I wish the cynical analysis directed at google by ipodius etc was directed with equality at the other players. Google offers real world ROI better than the competition, and the income per CPM for web masters is good as well, again, better than the competition. Both are really easy to quantify, easy for the publisher easy for the advertiser. Google tracks everything their customers do, but has not suffered any security disasters nor has it tripped up by mis-using that data, while being watched very carefully by every geek with an interest in such things. The same cannot be said for microsoft.

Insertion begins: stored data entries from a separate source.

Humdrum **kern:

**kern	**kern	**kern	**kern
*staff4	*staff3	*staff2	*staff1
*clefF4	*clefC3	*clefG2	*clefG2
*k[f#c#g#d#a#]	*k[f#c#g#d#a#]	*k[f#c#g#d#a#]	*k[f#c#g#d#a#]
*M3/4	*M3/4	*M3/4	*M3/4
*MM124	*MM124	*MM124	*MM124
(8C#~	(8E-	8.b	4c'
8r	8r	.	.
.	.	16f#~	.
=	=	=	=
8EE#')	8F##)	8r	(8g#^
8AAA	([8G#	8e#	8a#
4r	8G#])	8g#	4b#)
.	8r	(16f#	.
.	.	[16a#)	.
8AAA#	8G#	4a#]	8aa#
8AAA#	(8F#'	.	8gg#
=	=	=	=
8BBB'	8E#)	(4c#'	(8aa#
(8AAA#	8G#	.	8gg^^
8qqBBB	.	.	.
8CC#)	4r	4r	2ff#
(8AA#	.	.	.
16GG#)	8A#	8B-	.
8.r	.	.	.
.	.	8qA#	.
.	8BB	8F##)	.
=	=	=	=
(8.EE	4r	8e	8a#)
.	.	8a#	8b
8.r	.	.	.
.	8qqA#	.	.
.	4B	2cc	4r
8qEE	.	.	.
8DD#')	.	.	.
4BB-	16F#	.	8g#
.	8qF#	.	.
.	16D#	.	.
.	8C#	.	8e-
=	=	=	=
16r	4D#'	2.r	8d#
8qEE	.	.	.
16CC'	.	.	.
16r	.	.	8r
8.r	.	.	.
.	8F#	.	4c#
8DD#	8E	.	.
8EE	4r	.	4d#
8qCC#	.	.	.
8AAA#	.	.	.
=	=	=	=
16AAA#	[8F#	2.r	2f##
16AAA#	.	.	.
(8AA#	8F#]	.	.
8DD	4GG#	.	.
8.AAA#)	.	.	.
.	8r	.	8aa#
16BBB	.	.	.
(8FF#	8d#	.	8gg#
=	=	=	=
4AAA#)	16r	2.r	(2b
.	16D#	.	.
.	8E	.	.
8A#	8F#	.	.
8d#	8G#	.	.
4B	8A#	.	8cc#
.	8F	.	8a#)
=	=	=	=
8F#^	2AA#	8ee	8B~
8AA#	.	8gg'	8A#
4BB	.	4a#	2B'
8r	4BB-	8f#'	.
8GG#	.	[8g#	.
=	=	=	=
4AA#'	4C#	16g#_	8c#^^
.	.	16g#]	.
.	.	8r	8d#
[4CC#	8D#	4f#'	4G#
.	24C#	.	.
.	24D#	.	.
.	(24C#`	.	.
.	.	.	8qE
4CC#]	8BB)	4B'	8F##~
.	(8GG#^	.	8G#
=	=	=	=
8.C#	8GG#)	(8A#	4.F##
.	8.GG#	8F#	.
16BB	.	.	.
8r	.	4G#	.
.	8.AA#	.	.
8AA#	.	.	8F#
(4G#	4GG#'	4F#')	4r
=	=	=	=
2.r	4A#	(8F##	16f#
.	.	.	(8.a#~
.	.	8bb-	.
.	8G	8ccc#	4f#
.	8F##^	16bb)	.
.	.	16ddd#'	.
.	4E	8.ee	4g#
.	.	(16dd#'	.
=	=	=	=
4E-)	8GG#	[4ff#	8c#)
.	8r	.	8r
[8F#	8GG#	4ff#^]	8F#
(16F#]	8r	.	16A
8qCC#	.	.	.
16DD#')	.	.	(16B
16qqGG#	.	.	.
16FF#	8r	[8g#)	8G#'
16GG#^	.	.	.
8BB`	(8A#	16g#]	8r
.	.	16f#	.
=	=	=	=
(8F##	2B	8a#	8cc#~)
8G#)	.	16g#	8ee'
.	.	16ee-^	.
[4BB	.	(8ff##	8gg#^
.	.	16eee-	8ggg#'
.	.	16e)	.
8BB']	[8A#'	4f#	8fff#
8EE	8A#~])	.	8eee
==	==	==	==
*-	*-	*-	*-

It is possible to run other networks alongside google and possible to switch off google ads and replace them with any other system within a few hours. Try doing that to your investment in windows or office. I try other ad networks now and again, and they suck vs adsense. People try other search engines now and again and for many reasons both large and trivial they suck vs google search. That is the secret of their success, and it seems a lot more honest to me than some of the other companies that own 65% market share of anything.

LOL! Not that I am a fan of MS or Ballmer, but that letter was hilarious. Let me summarize it in 7 words:

"Thanks for nothing, you f***ing ingrate ***hole."

Good luck, you Yahoo!

Google has a much better business model than Yahoo. Internet companies whose business model is making themselves part of the internet, like yahoo, always fail eventually. They have the same data as everyone else and you can't make money off an easily obtained commodity.

Google, on the other hand, has an excellent search engine that is accessed via the internet. They use the internet as a tool. There's a suttle difference that makes a huge difference in terms of profit making potential. They're more like an amazon.com that uses the internet to sell goods. They don't try to incorporate themselves into the internet.

Having your company show up on the right side of google searches when looking for a product is a great idea. I frequently click on and buy things from clicking on these adds. The concept is simple, but, for some reason, no one else does it as well as Google.

Microsoft would be better off focusing on keeping their windows monopoly and turning the XBox into the number one gaming platform. Yahoo would be a big distraction.

The msft car dealership versus the yahoo car dealership.. would a bigger car dealership have mattered at all, no! The future is all about local consolidation not global expansion.